The most moving sections, though, are Abdurraqib’s letters to Q-Tip, Phife, Ali Shaheed Muhammad, and Phife’s mother, renowned poet Cheryl Boyce-Taylor. He admits to Q-Tip that for years he wrongly blamed him alone for Tribe’s breakup. In another letter to Q-Tip, he discusses the beating of Rodney King and Tribe’s subsequent album, 1991’s The Low End Theory, thanking Tip for “knowing the type of political album that the world needed at the time: one that wrapped its politics in ideas of a type of freedom” and fashioning the rage of black Americans “into a hunt for empathy.” He reaches out to Cheryl Boyce-Taylor about the death of her son, sharing his own story of losing his mother as a child. He tells Ali Shaheed Muhammad – the group’s DJ, whose presence in the book is lacking – how he danced to Muhammad’s post-Tribe group Lucy Pearl “underneath the fluorescent lights of Beechcroft High School’s gym during a lunch period sock hop that had no business taking place in an afternoon when some of us had to get back to class right after.” Abdurraqib describes how he kissed a girl to their song “Dance Tonight” then “retreated to a classroom that afternoon, baptized in sweat and whatever a teenager imagines as love” and “let the song rattle around in [his] head for hours, tied to the end of countless possibilities.” It’s during these moments, when Abdurrabiq’s inner critic concedes to his inner fan, that the prose radiates with his unrestrained love for the music.

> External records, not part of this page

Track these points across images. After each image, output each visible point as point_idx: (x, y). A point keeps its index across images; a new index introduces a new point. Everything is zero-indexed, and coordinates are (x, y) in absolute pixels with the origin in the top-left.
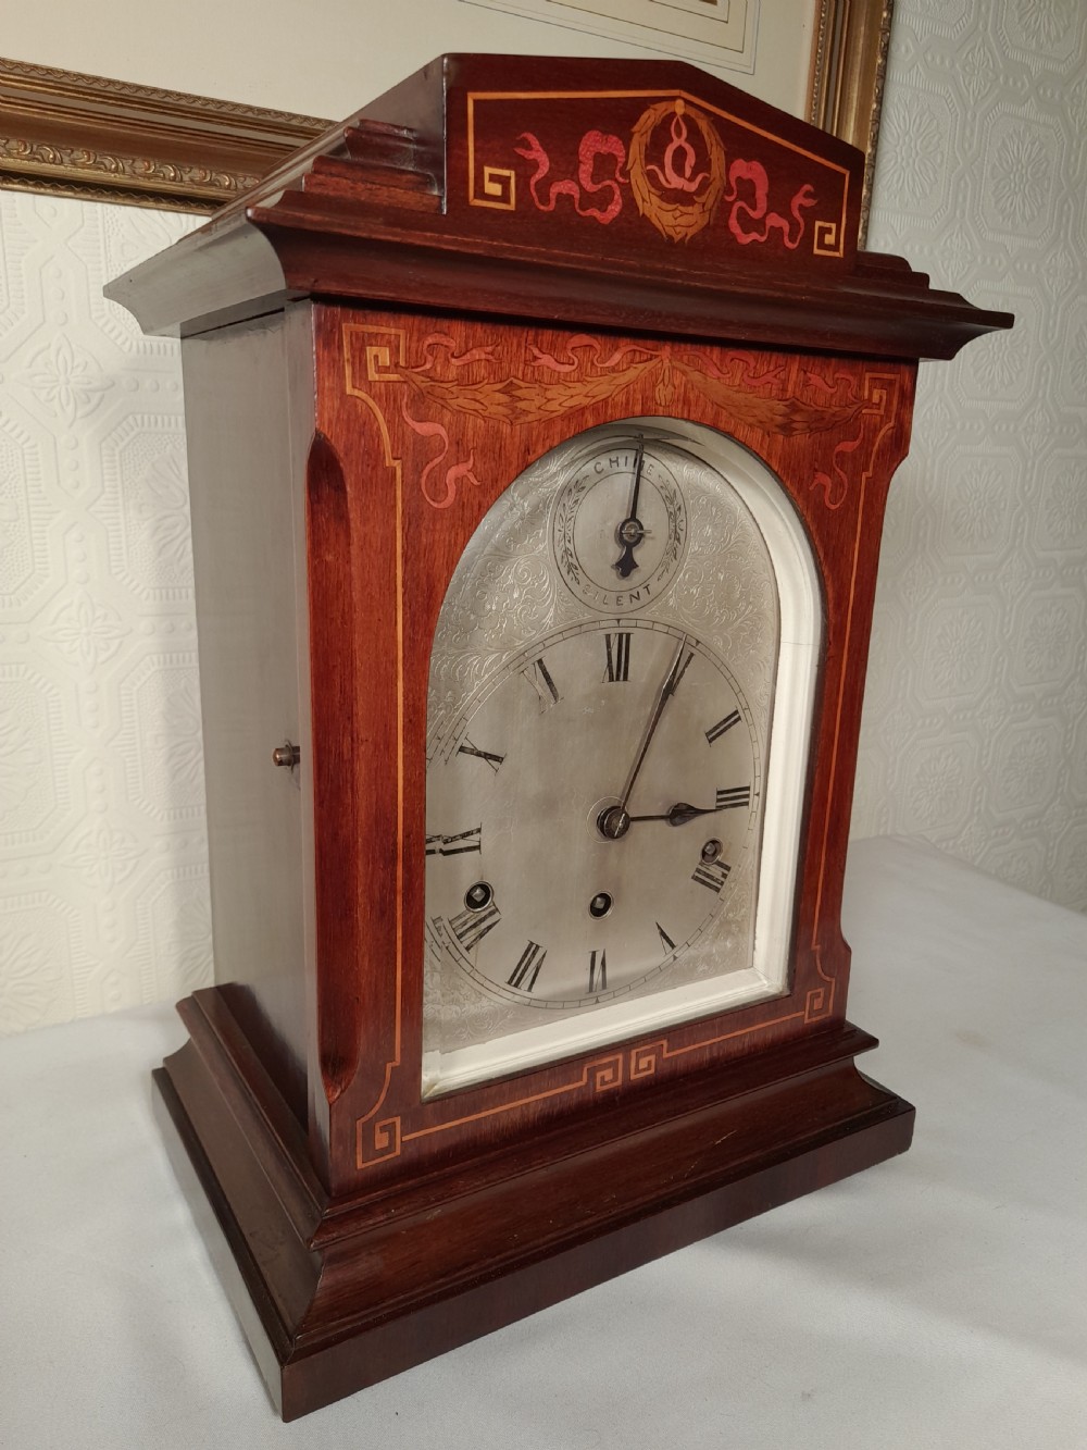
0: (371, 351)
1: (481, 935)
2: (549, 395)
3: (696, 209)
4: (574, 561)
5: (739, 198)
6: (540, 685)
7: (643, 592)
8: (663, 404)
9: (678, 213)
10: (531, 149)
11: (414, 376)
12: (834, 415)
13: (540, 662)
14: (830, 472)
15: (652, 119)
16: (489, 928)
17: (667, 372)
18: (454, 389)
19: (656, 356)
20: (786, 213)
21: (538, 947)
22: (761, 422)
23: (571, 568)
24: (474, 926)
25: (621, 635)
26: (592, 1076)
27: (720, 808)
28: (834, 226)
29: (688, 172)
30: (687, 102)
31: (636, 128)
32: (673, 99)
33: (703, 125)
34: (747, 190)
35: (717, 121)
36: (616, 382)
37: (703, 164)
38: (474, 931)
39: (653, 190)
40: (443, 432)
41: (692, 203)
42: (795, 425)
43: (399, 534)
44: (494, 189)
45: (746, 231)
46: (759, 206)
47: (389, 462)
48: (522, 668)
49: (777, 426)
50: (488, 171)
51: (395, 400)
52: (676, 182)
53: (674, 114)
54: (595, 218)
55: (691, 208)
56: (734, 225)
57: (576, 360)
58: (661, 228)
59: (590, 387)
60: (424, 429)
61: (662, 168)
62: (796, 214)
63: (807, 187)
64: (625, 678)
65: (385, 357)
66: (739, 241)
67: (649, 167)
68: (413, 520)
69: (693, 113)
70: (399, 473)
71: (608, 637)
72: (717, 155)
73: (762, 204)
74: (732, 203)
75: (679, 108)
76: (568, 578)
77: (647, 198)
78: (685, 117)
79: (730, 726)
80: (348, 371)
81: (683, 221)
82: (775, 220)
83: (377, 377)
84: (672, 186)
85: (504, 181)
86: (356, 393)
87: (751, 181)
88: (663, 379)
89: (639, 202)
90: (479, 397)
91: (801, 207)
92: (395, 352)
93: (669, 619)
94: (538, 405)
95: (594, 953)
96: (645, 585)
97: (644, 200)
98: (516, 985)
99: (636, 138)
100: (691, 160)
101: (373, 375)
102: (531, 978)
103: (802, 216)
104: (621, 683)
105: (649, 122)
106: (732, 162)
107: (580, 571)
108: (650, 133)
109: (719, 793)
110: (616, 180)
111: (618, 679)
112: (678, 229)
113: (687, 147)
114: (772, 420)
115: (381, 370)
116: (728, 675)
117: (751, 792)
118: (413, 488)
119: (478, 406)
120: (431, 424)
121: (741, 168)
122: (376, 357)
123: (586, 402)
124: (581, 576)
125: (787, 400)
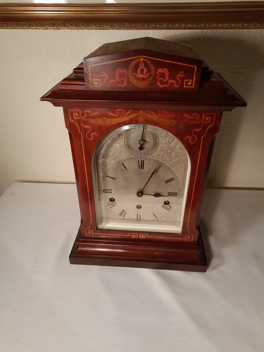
0: (74, 114)
1: (113, 206)
2: (112, 120)
3: (147, 81)
4: (130, 146)
5: (160, 77)
6: (123, 168)
7: (147, 153)
8: (141, 121)
9: (142, 83)
10: (104, 74)
11: (83, 118)
12: (192, 123)
13: (123, 163)
14: (191, 135)
15: (134, 63)
16: (115, 205)
17: (142, 115)
18: (91, 120)
19: (138, 112)
20: (175, 79)
21: (125, 211)
22: (169, 125)
23: (129, 148)
24: (112, 204)
25: (142, 161)
26: (131, 235)
27: (168, 196)
28: (191, 80)
29: (145, 73)
30: (144, 58)
31: (130, 66)
32: (140, 58)
33: (149, 62)
34: (163, 75)
35: (152, 61)
36: (129, 117)
37: (149, 71)
38: (111, 205)
39: (135, 79)
40: (90, 127)
41: (146, 80)
42: (179, 125)
43: (83, 144)
44: (96, 83)
45: (162, 85)
46: (166, 78)
47: (79, 132)
48: (119, 164)
49: (173, 126)
50: (94, 80)
51: (80, 122)
52: (141, 76)
53: (140, 61)
54: (120, 86)
55: (146, 81)
56: (158, 84)
57: (118, 113)
58: (137, 86)
59: (122, 119)
60: (86, 127)
61: (137, 74)
62: (178, 79)
63: (182, 72)
64: (143, 168)
65: (77, 115)
66: (160, 87)
67: (134, 74)
68: (85, 141)
69: (145, 60)
70: (82, 134)
71: (138, 161)
72: (153, 68)
73: (167, 78)
74: (158, 79)
75: (142, 60)
76: (128, 149)
77: (133, 80)
78: (143, 61)
79: (172, 181)
80: (70, 117)
81: (144, 84)
82: (171, 81)
83: (76, 118)
84: (140, 77)
85: (98, 82)
86: (72, 121)
87: (164, 73)
88: (140, 117)
89: (131, 81)
90: (97, 121)
91: (179, 77)
92: (79, 114)
93: (155, 159)
94: (110, 122)
95: (138, 215)
96: (148, 152)
97: (132, 81)
98: (121, 215)
99: (130, 68)
100: (145, 70)
101: (75, 118)
102: (123, 215)
103: (180, 79)
104: (142, 169)
105: (133, 64)
106: (157, 69)
107: (131, 148)
108: (133, 66)
109: (168, 193)
110: (125, 78)
111: (141, 168)
112: (142, 86)
113: (144, 68)
114: (172, 124)
115: (76, 117)
116: (171, 171)
117: (178, 194)
118: (84, 137)
119: (96, 123)
120: (87, 126)
121: (160, 70)
122: (75, 115)
123: (121, 121)
124: (131, 149)
125: (177, 120)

Go Ahead in the Rain is constructed like a Tribe album. In the same manner that Q-Tip found ways to make a stack of disparate samples congeal as if they were always meant to fit together, Abdurraqib melds the group’s backstory with heartfelt letters, bits of memoir, and an experienced critic’s scrutiny to form an unexpectedly cohesive read. However, Abdurraqib doesn’t aim to mirror Tribe’s musical and verbal ebullience, opting instead for a tone that’s often elegiac.

Go Ahead in the Rain is in many ways a tribute to the late Phife Dawg. His levity, underdog attitude, sports fandom, and knack for punchlines is stamped throughout, and his death looms from the early pages, when Abdurraqib drops this line: “It can be said that the entire story of jazz is actually a story about what can urgently be passed down to someone else before a person expires.” Phife died at age 45 from complications from diabetes. The man was known to love his sugar. Abdurraqib’s ode to the rapper, a way to keep him from “being reduced to a cautionary tale”, is touching:

Today, on the day you are gone, I hope every bodega and every corner store gave away Kool-Aid by the cup. I hope kids went to stores with their parents’ money and walked out with pocketfuls of candy. I want candy thrown from the cliffs. I want candy to rattle off of my roof now instead of the water from the sky while your verses play. I want my people to take better care of themselves, but I wanted a day for us to revel in what you loved, if only for a moment.

The book ends in the present day, specifically with Tribe’s 2017 Grammy Awards performance, during which the group (sans Phife, and joined onstage by Busta Rhymes and Anderson .Paak) protested Donald Trump’s presidency, with Tip closing out the set by chanting, “Resist!” The jump in chronology doesn’t feel abrupt, despite this being a book set mostly in the decade of bib overalls and Coogi sweaters, because Abdurraqib isn’t preoccupied with selling nostalgia. The vantage from which he dissects Tribe’s legacy is rooted in the heritage of black music and delivered from the present cultural moment, making Go Ahead in the Rain, much like Tribe’s music, capable of remaining relevant for decades to come.